Picking up extra yield is the goal of any grain farmer. For Johnny Verell, the key is not losing the bushels he’s already raised.
“Whether it's phantom yield loss associated with waiting for corn to get to 15%, or mechanical loss from the combine with dry corn, we felt we were leaving too many bushels on the table,” said Verell, 38, who farms corn, wheat and soybeans with his father and grandfather near Jackson, Tenn. “For us it’s easier to harvest wet corn. The way the combines handle the grain is much better. You don’t have near as much loss.”
In 2007, Verell began experimenting with harvesting corn at moisture rates above 25%. While he was certainly not the first to do this — harvesting high-moisture grain is a common practice in the Midwest — it was a rare sight on Southern farms at the time. After more than a decade, he’s all in on high-moisture grain harvest.
“We’ve seen a significant yield increase, we’re able to get into the field earlier to harvest, and we’re in a position to catch early harvest premiums,” he said.
Johnny VerellFinding the sweet spot
Verell begins shelling corn in mid-August at 25% moisture — although 2020 weather conditions pushed planting, and thus harvest back nearly three weeks.
“But I haven’t shelled any dry corn yet,” Verell told Delta Farm Press in mid-September. “So, if I was waiting on my corn to dry, I still wouldn’t have even started, and we have 4,300 acres of corn this year. Not starting until late September would be really bad.”
While Verell said he can realistically start shelling corn at 30% moisture, his on-farm research indicates 25% is the optimal rate.
“Twenty-five percent seems to be the sweet spot where the cost of initial drying is offset by the amount of phantom loss bushels picked back up,” said Brian Adams, an agronomist with Volunteer Ag Services. “That seems to be the amount most profitable for drying corn for this operation.”
In a two-year study conducted on the Verell farm, Adams compared corn harvested at 25% versus corn harvested at 15%. His findings suggest a roughly 30 bushel per acre, or 12% increase when harvesting wet corn. These numbers are fairly consistent with research from Purdue University which showed yield loss of approximately 1% per point of moisture loss.
“We probably caught the top-end of that yield increase,” admits Adams, “but I would expect to see 20 to 30 bushels per acre each year.”
Even after considering the costs of utilities, dryer payments, and transportation, Adams said there’s nothing phantom about the gains in revenue coming from the yield bump.
“That becomes significant money in your pocket.”
Grain dryer key to efficiency
Of course, as the saying goes, you have to spend money to make money, and investing in a good grain dryer is crucial to a high-moisture system.
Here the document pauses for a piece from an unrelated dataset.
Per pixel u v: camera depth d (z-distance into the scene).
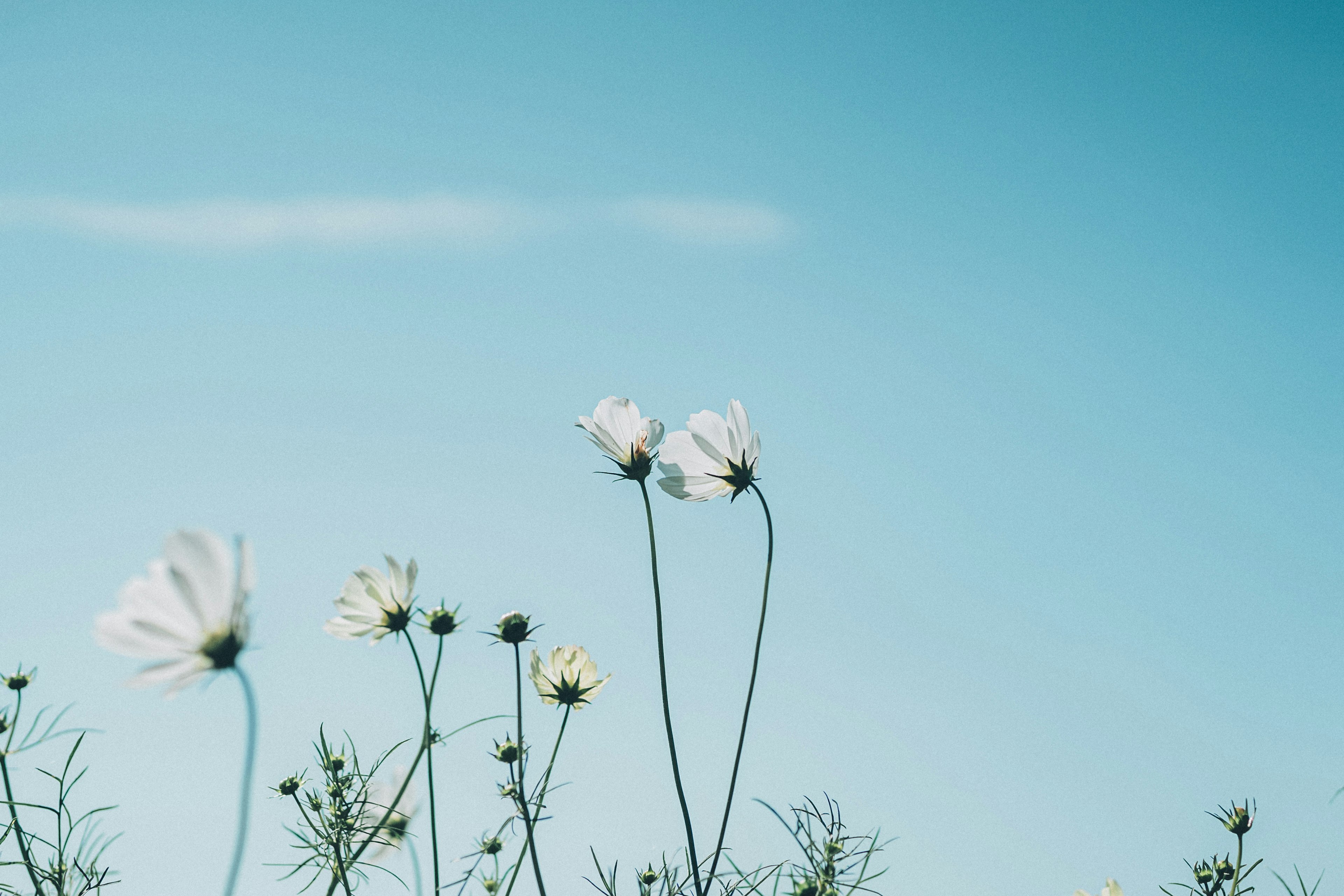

As Verell learned, having inadequate dryer capacity can bottleneck the harvesting process.
“Our old dryer was fine initially, but we quickly outgrew it. We got to the point where we would run out of wet corn because the dryer couldn’t keep up,” Verell recalled. “We would shell corn every day until the dryer was full, then we would have to wait until the next morning to go again.”
At the end of 2019, he installed a much larger mixed-flow grain dryer, which he says has exponentially increased his drying capacity. This is the first corn harvest it’s been in use.
“It’s the best thing we’ve ever done for our operation,” he said. “Now, we’re able to do probably 30 to 40 more acres a day and not run out of wet corn, and that’s a big deal for us.”
“The dryer system gives the farmer flexibility,” said Angela McClure, Extension corn specialist with the University of Tennessee. “In weather like we are having now, corn isn’t drying down in the field very quickly. Farmers with dryers can shell and move on with their crops. Farmers without heat dryers have to decide how long to wait for it to dry down in the field, or shell it higher and take a dock.”
Of course, a state-of-the art grain dryer is a substantial investment, and university experts caution that installing a dryer tends to generate a positive return only if additional grain is harvested and marketed.
“A big way we’ve been able to justify the cost of the dryer is picking up early harvest premiums combined with the increase in yield that we see,” said Verell. “Not every bushel can be early harvest, but if you can get several weeks of it, that helps.”
Verell also harvests high-moisture wheat, mainly as a means to plant soybeans earlier, although he says he can pick up great quality that way. He’s seeing more of his fellow Mid-South farmers take an interest in harvesting high-moisture grain.
“You’re starting to see a lot of guys who are predominantly grain in the South put a dryer on their farms now. It gives them a head start as they try to put more acres through the combine.”
McClure concurred. “I think the cost share programs have increased the number of grain bins across Tennessee. More producers are installing heat dryers, but we still have a good number who run air to cool grain but don’t have heat dryers.”
Verell noted that dryers involve a big initial cost, but farmers should always look to the future.
“Being able to store more during harvest is key. You can run less equipment and it provides you with more options.”